Stated task =
Could you reproduce, word for word, the stretch from the very first line of the rows below through the line containing "genus: Campanula", including that line?

Entries supplied =
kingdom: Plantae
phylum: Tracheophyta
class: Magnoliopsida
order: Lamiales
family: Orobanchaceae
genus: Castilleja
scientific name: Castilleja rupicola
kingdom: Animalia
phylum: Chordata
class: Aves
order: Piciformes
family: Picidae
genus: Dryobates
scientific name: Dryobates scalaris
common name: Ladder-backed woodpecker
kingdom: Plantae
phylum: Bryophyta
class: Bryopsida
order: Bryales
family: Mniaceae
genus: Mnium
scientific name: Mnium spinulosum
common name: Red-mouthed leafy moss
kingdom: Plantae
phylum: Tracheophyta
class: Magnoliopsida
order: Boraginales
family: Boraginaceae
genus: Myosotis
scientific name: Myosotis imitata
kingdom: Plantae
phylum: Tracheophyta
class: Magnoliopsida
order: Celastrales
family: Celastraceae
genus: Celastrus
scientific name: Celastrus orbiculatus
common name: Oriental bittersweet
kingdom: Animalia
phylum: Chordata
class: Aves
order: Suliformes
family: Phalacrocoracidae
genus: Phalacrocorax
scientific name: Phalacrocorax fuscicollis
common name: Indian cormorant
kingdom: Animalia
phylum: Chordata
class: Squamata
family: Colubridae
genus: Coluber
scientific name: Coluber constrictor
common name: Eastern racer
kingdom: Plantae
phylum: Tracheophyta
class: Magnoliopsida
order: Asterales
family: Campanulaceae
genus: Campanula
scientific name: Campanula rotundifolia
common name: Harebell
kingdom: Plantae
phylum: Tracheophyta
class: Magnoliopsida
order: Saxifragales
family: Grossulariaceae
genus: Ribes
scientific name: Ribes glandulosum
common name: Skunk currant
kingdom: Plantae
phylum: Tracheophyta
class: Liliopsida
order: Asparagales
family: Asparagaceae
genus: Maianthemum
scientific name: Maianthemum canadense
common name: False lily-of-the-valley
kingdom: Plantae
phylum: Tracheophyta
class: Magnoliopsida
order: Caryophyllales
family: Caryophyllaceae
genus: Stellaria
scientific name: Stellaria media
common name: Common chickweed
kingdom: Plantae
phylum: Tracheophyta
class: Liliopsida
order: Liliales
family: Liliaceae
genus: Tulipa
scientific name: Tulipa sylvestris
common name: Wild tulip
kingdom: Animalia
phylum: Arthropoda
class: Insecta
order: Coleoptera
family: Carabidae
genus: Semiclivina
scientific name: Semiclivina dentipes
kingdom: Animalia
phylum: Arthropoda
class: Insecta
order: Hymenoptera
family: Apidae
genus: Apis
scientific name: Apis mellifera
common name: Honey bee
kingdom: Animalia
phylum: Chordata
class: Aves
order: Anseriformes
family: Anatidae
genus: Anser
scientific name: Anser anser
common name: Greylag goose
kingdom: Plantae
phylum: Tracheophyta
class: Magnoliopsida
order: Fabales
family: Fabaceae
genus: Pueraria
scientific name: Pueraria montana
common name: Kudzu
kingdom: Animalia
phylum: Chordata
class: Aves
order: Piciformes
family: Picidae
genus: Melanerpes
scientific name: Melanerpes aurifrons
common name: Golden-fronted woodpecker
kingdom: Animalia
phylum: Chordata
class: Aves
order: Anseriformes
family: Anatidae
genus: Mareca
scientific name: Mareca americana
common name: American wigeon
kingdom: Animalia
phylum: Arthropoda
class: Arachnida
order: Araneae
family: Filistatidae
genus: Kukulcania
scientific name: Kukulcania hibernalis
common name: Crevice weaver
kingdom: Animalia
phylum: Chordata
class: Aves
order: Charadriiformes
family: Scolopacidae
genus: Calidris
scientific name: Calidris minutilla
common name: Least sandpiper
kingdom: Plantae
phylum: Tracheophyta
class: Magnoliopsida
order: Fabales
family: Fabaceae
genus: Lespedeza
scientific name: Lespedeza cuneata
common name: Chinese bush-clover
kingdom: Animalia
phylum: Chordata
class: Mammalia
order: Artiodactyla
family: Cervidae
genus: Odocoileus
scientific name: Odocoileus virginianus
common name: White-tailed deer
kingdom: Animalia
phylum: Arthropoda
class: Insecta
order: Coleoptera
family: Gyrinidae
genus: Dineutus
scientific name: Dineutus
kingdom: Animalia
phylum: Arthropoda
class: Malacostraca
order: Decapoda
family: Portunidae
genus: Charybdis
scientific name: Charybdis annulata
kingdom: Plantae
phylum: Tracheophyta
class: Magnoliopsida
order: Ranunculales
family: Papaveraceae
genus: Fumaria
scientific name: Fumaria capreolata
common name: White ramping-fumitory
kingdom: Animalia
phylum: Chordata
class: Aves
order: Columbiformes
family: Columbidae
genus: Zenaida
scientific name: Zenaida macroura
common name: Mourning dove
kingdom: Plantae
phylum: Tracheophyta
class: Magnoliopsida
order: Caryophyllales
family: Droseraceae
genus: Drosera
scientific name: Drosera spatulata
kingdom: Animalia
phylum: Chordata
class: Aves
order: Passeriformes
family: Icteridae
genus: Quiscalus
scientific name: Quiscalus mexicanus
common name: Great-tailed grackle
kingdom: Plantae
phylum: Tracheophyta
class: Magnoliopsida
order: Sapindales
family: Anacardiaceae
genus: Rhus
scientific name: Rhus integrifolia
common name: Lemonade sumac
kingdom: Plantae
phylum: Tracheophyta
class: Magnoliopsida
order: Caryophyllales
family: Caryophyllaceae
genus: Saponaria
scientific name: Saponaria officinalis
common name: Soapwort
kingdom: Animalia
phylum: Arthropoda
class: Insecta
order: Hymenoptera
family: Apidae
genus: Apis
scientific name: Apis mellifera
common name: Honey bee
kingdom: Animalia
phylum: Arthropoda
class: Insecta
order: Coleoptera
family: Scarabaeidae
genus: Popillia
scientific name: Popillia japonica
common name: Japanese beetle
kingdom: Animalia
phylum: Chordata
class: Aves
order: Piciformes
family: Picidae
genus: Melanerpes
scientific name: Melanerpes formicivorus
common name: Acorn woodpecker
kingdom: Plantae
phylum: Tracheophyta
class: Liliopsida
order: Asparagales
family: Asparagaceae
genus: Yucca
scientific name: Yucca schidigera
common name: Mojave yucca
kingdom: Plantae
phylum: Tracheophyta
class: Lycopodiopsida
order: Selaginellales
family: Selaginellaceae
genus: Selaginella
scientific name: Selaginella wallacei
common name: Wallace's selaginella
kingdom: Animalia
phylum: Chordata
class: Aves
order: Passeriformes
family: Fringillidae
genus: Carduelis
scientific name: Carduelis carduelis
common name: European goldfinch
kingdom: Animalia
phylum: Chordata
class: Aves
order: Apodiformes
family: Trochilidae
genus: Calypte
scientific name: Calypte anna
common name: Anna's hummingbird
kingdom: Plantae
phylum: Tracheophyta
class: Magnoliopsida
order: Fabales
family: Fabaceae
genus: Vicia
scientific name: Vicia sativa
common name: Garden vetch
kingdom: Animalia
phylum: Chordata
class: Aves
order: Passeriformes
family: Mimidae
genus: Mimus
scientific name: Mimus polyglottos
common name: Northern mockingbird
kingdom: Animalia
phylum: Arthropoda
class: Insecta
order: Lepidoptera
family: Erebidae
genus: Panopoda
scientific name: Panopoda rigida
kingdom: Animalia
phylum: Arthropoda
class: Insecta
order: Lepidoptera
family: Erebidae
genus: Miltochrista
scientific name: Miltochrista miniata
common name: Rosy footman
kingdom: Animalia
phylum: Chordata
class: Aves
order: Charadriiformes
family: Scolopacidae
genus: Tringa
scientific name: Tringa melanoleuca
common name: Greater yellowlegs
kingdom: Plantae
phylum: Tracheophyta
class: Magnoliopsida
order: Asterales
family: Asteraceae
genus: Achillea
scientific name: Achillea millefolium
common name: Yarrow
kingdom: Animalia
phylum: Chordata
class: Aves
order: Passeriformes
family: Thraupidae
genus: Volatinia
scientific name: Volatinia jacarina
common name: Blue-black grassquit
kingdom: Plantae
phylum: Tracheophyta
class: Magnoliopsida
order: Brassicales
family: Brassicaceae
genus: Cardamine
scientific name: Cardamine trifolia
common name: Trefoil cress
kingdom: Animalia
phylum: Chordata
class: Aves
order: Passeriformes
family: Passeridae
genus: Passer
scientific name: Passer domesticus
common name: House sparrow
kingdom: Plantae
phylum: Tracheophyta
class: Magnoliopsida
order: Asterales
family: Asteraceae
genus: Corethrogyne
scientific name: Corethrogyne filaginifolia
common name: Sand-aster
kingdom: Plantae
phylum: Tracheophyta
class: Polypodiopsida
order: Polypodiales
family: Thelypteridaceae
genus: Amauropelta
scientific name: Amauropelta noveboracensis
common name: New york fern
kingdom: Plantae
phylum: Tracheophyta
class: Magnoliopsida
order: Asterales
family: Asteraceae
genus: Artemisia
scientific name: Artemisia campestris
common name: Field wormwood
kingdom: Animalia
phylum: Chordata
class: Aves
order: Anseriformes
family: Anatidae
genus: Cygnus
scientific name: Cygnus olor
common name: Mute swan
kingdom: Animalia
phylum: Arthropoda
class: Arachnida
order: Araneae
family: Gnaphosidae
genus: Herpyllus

In response =
kingdom: Plantae
phylum: Tracheophyta
class: Magnoliopsida
order: Lamiales
family: Orobanchaceae
genus: Castilleja
scientific name: Castilleja rupicola
kingdom: Animalia
phylum: Chordata
class: Aves
order: Piciformes
family: Picidae
genus: Dryobates
scientific name: Dryobates scalaris
common name: Ladder-backed woodpecker
kingdom: Plantae
phylum: Bryophyta
class: Bryopsida
order: Bryales
family: Mniaceae
genus: Mnium
scientific name: Mnium spinulosum
common name: Red-mouthed leafy moss
kingdom: Plantae
phylum: Tracheophyta
class: Magnoliopsida
order: Boraginales
family: Boraginaceae
genus: Myosotis
scientific name: Myosotis imitata
kingdom: Plantae
phylum: Tracheophyta
class: Magnoliopsida
order: Celastrales
family: Celastraceae
genus: Celastrus
scientific name: Celastrus orbiculatus
common name: Oriental bittersweet
kingdom: Animalia
phylum: Chordata
class: Aves
order: Suliformes
family: Phalacrocoracidae
genus: Phalacrocorax
scientific name: Phalacrocorax fuscicollis
common name: Indian cormorant
kingdom: Animalia
phylum: Chordata
class: Squamata
family: Colubridae
genus: Coluber
scientific name: Coluber constrictor
common name: Eastern racer
kingdom: Plantae
phylum: Tracheophyta
class: Magnoliopsida
order: Asterales
family: Campanulaceae
genus: Campanula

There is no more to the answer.